At dawn on the 25th of June 1950, the Korean War broke out. More than a million South Koreans died. Now, almost seventy years later, the full extent of the atrocities committed during the war remain unknown. But there are bones in the ground that can reveal what really happened.
In 2005, a South Korean government-appointed Truth and Reconciliation Commission (a.k.a. TRC) uncovered 168 massacres that happened during the Korean War. More than nine thousand family members have asked for help in finding the remains of their loved ones. But by 2010, the commission was shut down. The conservative party, the military, and the police who were highly involved in these massacres feared the investigations were being exploited for the opposition’s political benefit.
Accounts of the massacres point to both South Korean and American soldiers. But so far no one has been held accountable. Haunted by the unsolved murders and gripped by their civic responsibility to accurately record history, these former investigators and the bereaved families restarted a project at various areas to uncover the truth on their own.

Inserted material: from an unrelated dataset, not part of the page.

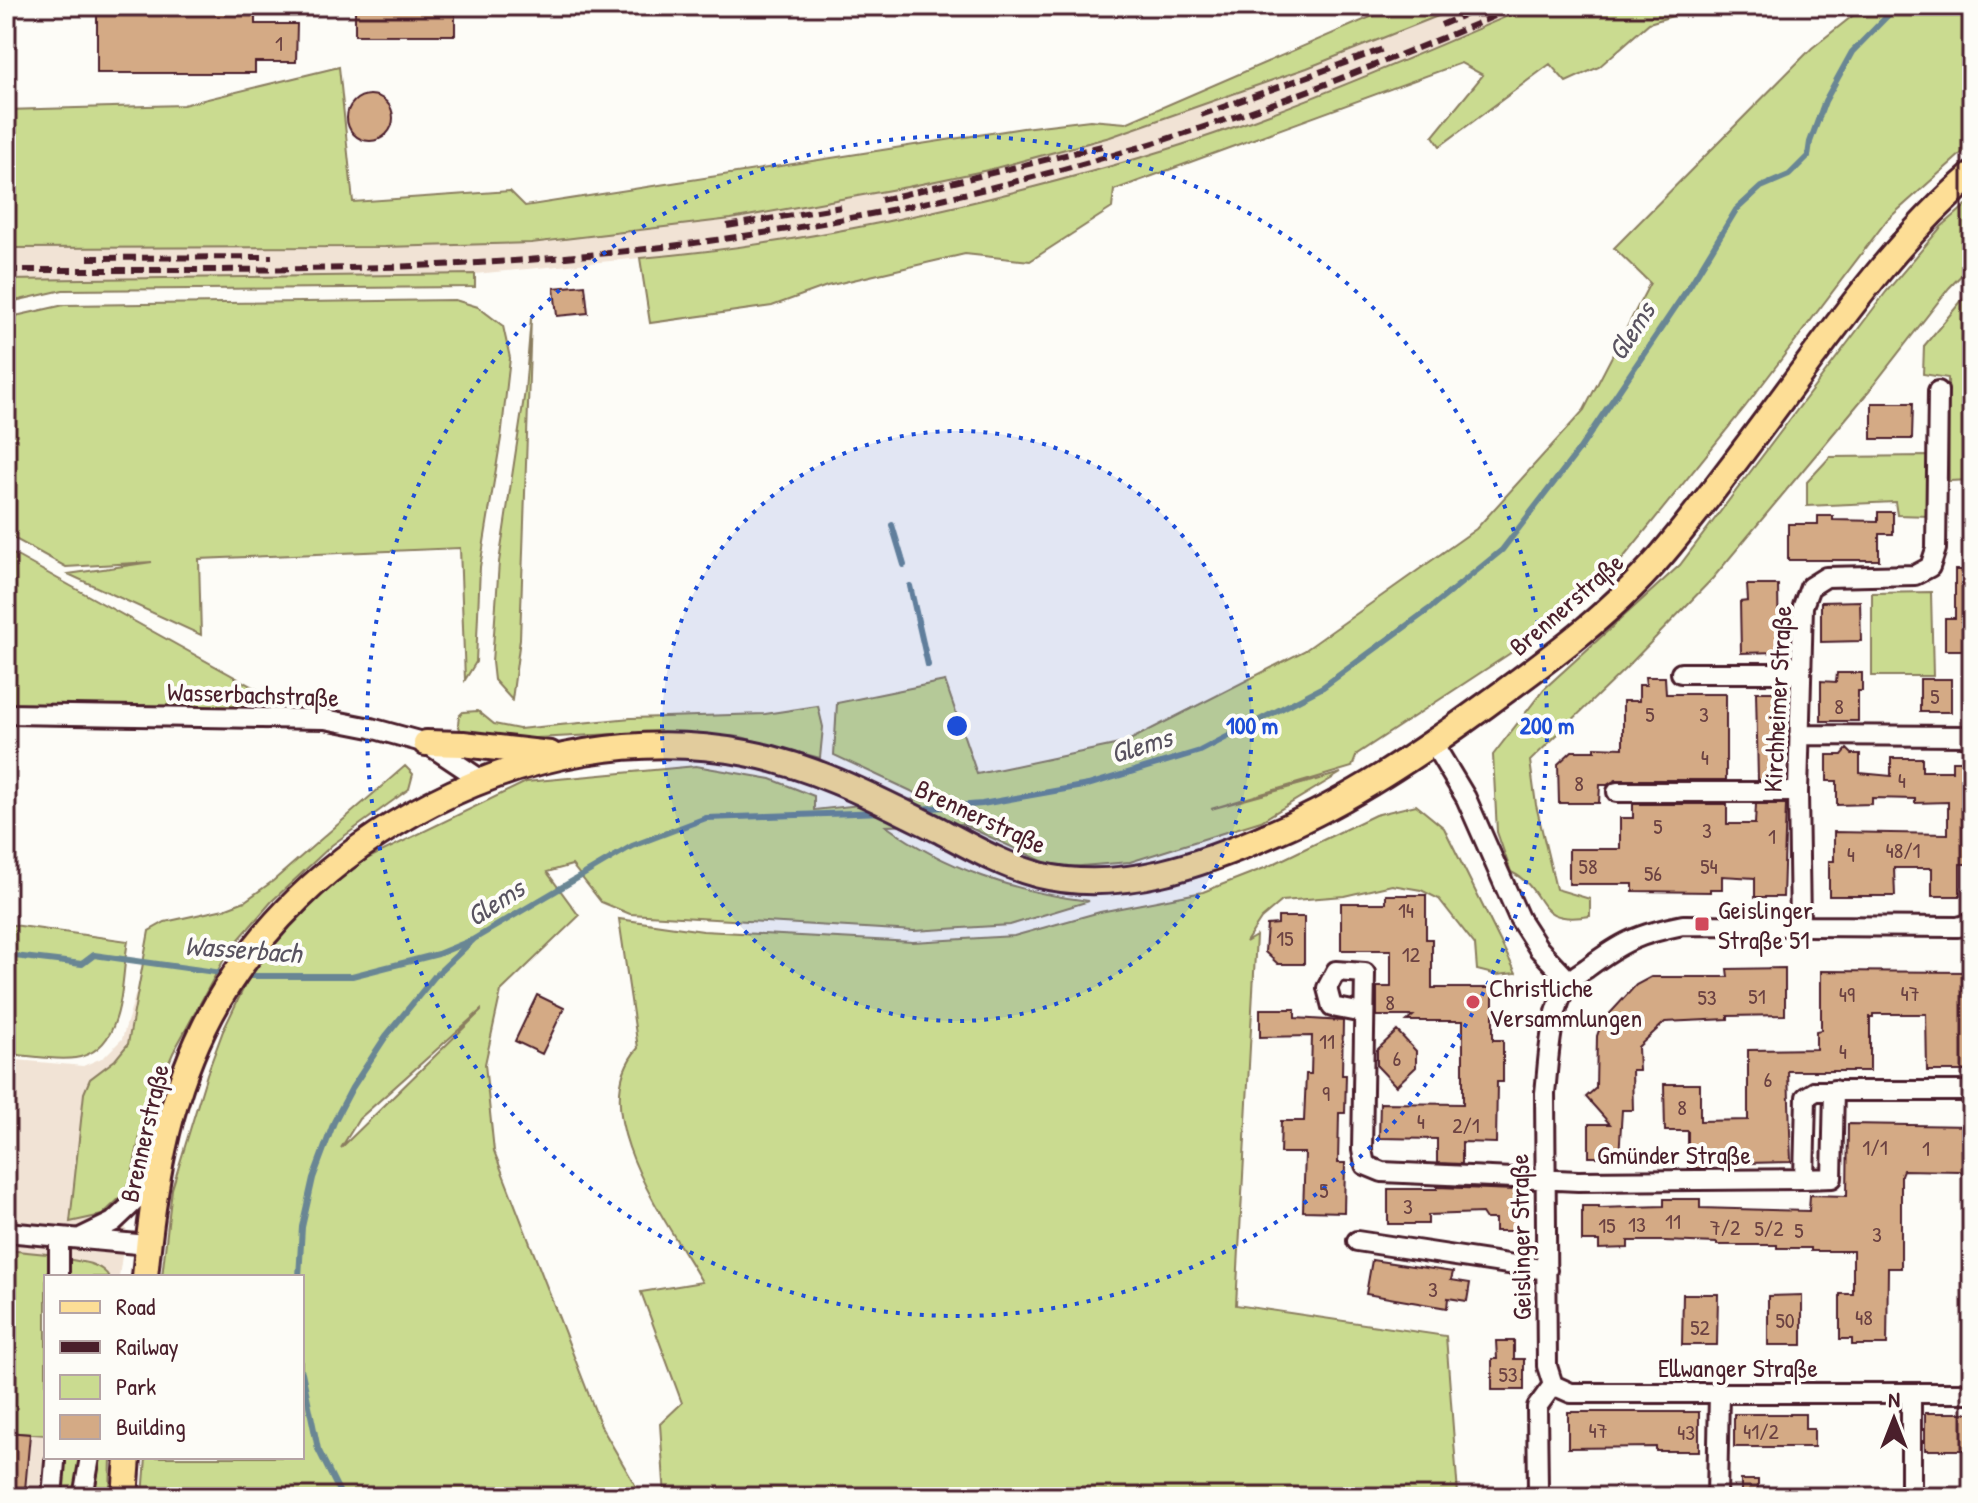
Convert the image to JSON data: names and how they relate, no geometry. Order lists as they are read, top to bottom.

As they dug into the ground, scorched black soil spilled out. Beneath the soil laid bones. Mostly women, the elderly and children. What really happened? Can we have peace without confronting the truth of the past? Using in verite style and archive footage, 206 Unearthed focuses on the recovery operation of the massacre site while examining how we as humans keep record, collectively remember, and sometimes willfully forget our own history.